I am at a loss to understand how there can be a huge desire to let go of experienced nurses at the same time that new grads can't find jobs (I do get it, my naiveity has to ask). What is happening out there? So experienced nurses are actually losing their jobs......but are new nurses actually getting hired? While this doesn't have a clear answer, my amazement is in the fact that i hear it is almost impossible for a new grad nurse to get a job. As a nurse with over 15 years experience, I am getting my MBA. Not because I want to be the ass in the meetings trying to cut corners and blame floor staff for loss in profits, but because I can see how all the legislation is leaning towards finding ways to cut reimbursements to hospitals, mostly around patient falls, nosocomial infections and other errors....which administrators will happily blame on nurses. F**K that, I am a nurse, I get our environment, if I can be an administrator and stand up to the bullying in this finance driven world and defend the true hard work that happens in a hospital, then i have done my job. I know many laugh, it is ok to be a cynic, i am one myself, but until more of us at least try and get into these positions and help the nursing profession be recognized for the strengths, skills, and professionalism that it is......we are all lost........

Ericbelew gets it!!!!!!!! You Rock

Specializes in ER, ICU plus many other.

Agree totally! Just myself left a bedside nursing position. I have been in Nursing 30+ years and cannot believe how bad things have gotten. They are replacing seassoned Nurses with new grads in my old ICU then they can lead them how admin wants to. They feel fortunate to find a job!

I actually felt like this article was written about me. I can attest to the validity of every point brought up here.And as a seasoned nurse, who has no job , thanks to these points brought forth , I would be happy to confirm my experiences or add to any research being done. Thank you for posting these utter truths.

Specializes in ER, ICU plus many other.

So true they really don't care what we think! And nurses in my old ICU were actually told if you dont like it, find another job!

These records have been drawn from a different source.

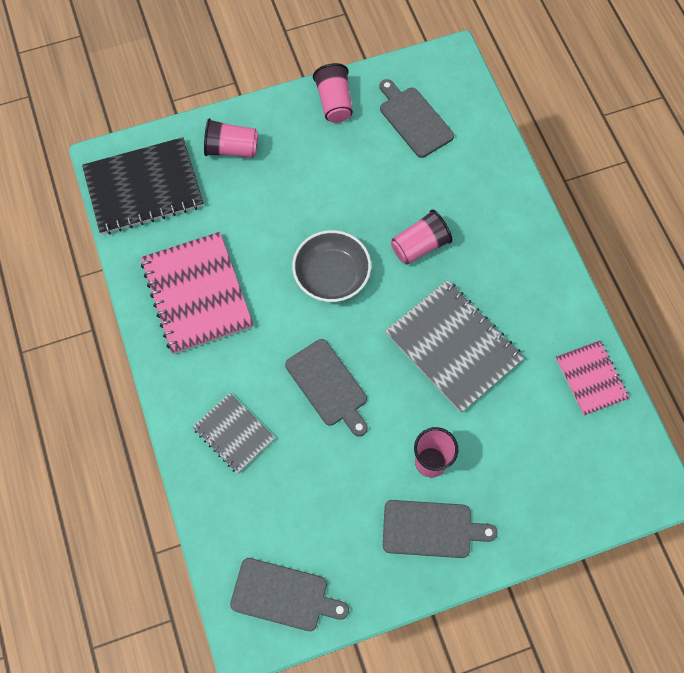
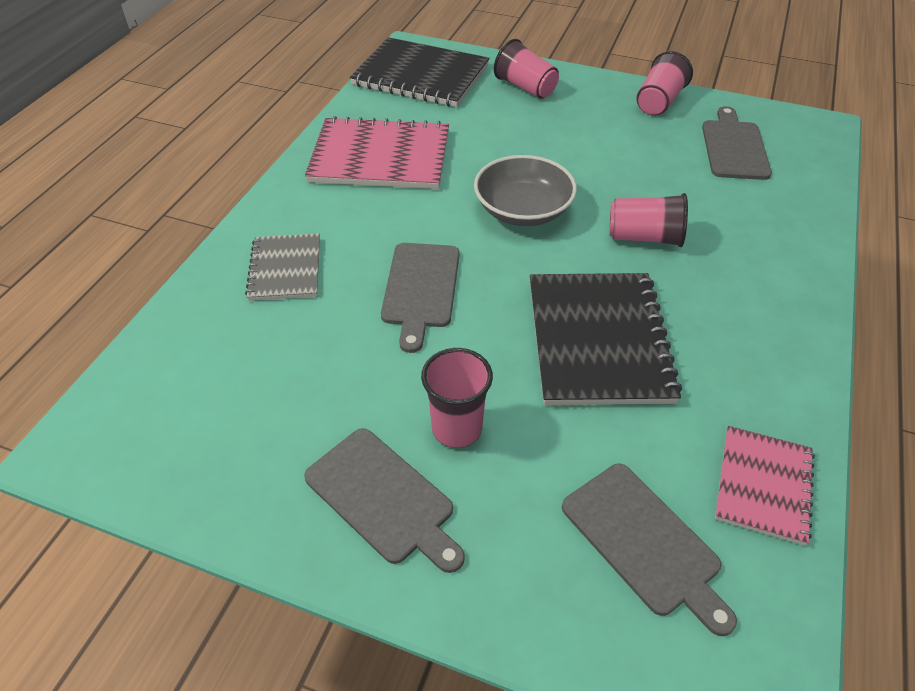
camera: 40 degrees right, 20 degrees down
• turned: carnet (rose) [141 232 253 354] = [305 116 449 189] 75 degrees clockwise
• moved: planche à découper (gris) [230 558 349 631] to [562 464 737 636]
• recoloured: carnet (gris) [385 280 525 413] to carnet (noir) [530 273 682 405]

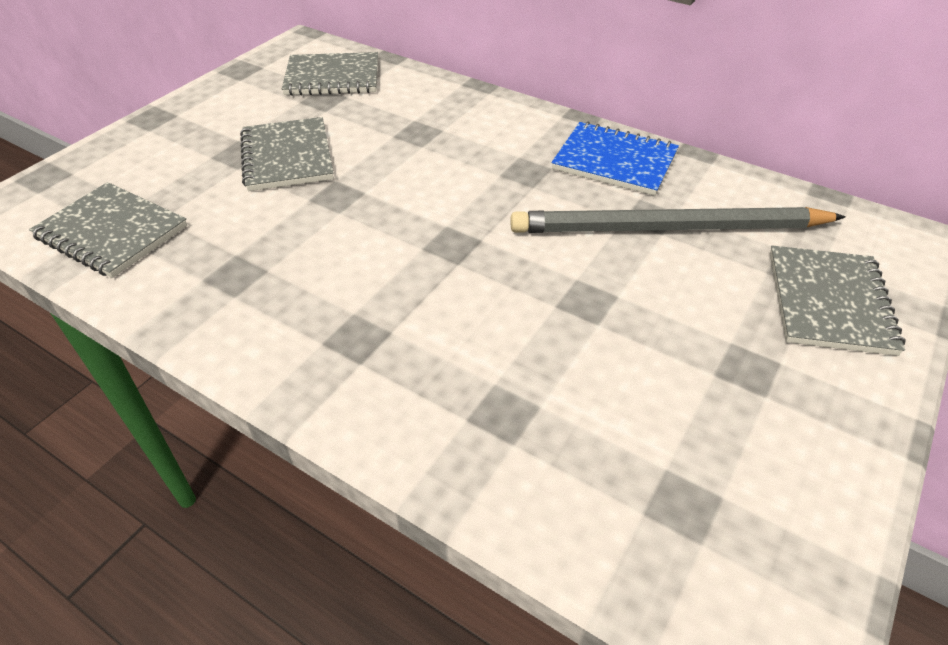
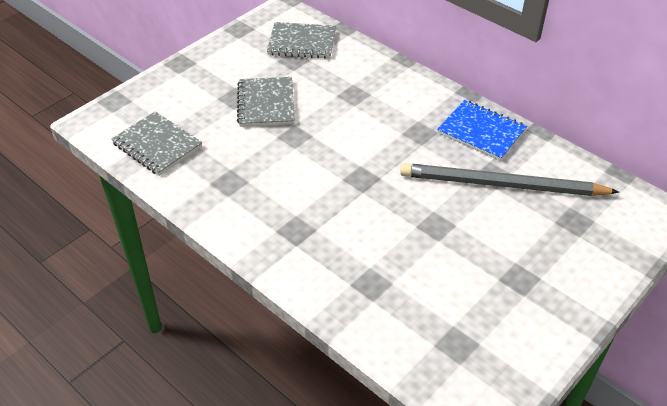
camera: 10 degrees right, 0 degrees up
• removed: carnet (gris) [770 246 906 356]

WOW, sounds like you work at my hospital! I have over 3 decades of experience. I love caring for sick people and mentoring new nurses. But over the past 3 years I have been appalled at the decrease in quality patient care mostly due to unprecedented stress. Management and administrators seem to be ignorant to what makes a successful business thrive. You can't have miserable employees who are driven by fear and intimidation and expect positive outcomes of ANY kind. Someone needs to wake up before the bulk of baby boomers leave the profession one way or the other. We refuse to be task oriented nurses who only practice our profession via the physician orders. We are the nurses who still use critical thinking, much to the belittlement of management. God help us when we age and need nursing care. Who do the administrators and their family members think will be available to offer them all their survey demands???